It was September 2008 that I first went to Japan, mainly Tokyo; eight
years ago to this month. This is around the same sort of time that Kiyoshi
Kurosawa's 'Tokyo Sonata' was released. Eight years on, my love-affair with
Japanese culture, particularly its cinema, still holds strong, but can the same
still be said for the film which I first saw in January 2009.
For me, a real test of any piece of art is: in ten years time will you
still be watching/listening/reading/however you choose to consume it? While not
quite a decade, I have recently re-watched 'Tokyo Sonata', a film I have now watched
a number of times. While it is quite simple in its premise, and possibly in its
conclusions also, it is a film that I always find more to appreciate with each
viewing.
Around the time of the global 'credit crunch', salaryman Sasaki finds
his department being outsourced to China as part of a cost-saving measure.
Unable to find any other skill he can offer the company, he is left middle-aged
and unemployed, but too proud to reveal his new status to his wife and family.
He, therefore, spends his days queuing for free meals, at job agencies and
finding ways to pass the time in his suit with briefcase to complete the facade
of 9-5 mundanity to his wife.
But he is not the only member of the family keeping secrets: Wife
Megumi takes secret driving lessons to attain her license; eldest son Takashi wants
to join the US foreign volunteer army; and youngest son Kenji uses his lunch
money to fund after school piano lessons. While portraying a perfectly ordinary
family unit, the four lack basic communication and any real knowledge of each
other's lives.
For a film with Tokyo in the title, this isn't perhaps specific to
Japan's capital itself in terms of the modern problems faced. Referencing the
global financial crisis of the last decade and war in the Middle East were problems
for every country, and so nothing unique to Japan. What does make it Tokyoite
though is its use of shots of some of the less obvious parts of Tokyo, focusing
on the more mundane and ordinary parts of the metropolis, a far cry from the
typical shots foreign-made films will use to portray Tokyo.

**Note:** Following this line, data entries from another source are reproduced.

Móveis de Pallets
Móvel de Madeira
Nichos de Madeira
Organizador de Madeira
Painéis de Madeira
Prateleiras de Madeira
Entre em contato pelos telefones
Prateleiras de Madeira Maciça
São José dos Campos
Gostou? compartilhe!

Filming much of the piece in more gloomy twilight also adds to this
sense of the ordinary, but also the changing of state in the lives of the main
characters, as they take a turn for the worse, reminiscent of Kore-eda
Hirokazu's 'Maborosi'. While in parts clunky in how they get there, the
father, mother and youngest son all find themselves hitting low points: waking
in a gutter, an abandoned beach hut and prison cell respectively, as the most
ordinary of families finds itself quickly dysfunctional from their own lack of
communication.
Kurosawa is perhaps known more for horror, suspense and mystery than
Ozu-esque family structures, but here combining the use of twilight with the
film's soundtrack create a haunting image of Tokyo, different from most,
showing the city in a different light.
While nothing distinctively groundbreaking in terms of moral message,
warning of the dangers of modern isolation and its affect of traditional family
structures, it is still a message that holds relevant today, despite its distinctively
Naughties setting.
While not perfect, there are some brilliant scenes, notably the
revelation of Kenji's piano lessons resulting in a trip to A+E and the film's
conclusion where, for once, the family listen to each other. While fairly
run-of-the-mill in conclusion, the blank-faced audience left watching them is
less so, in anticipation of what is to come.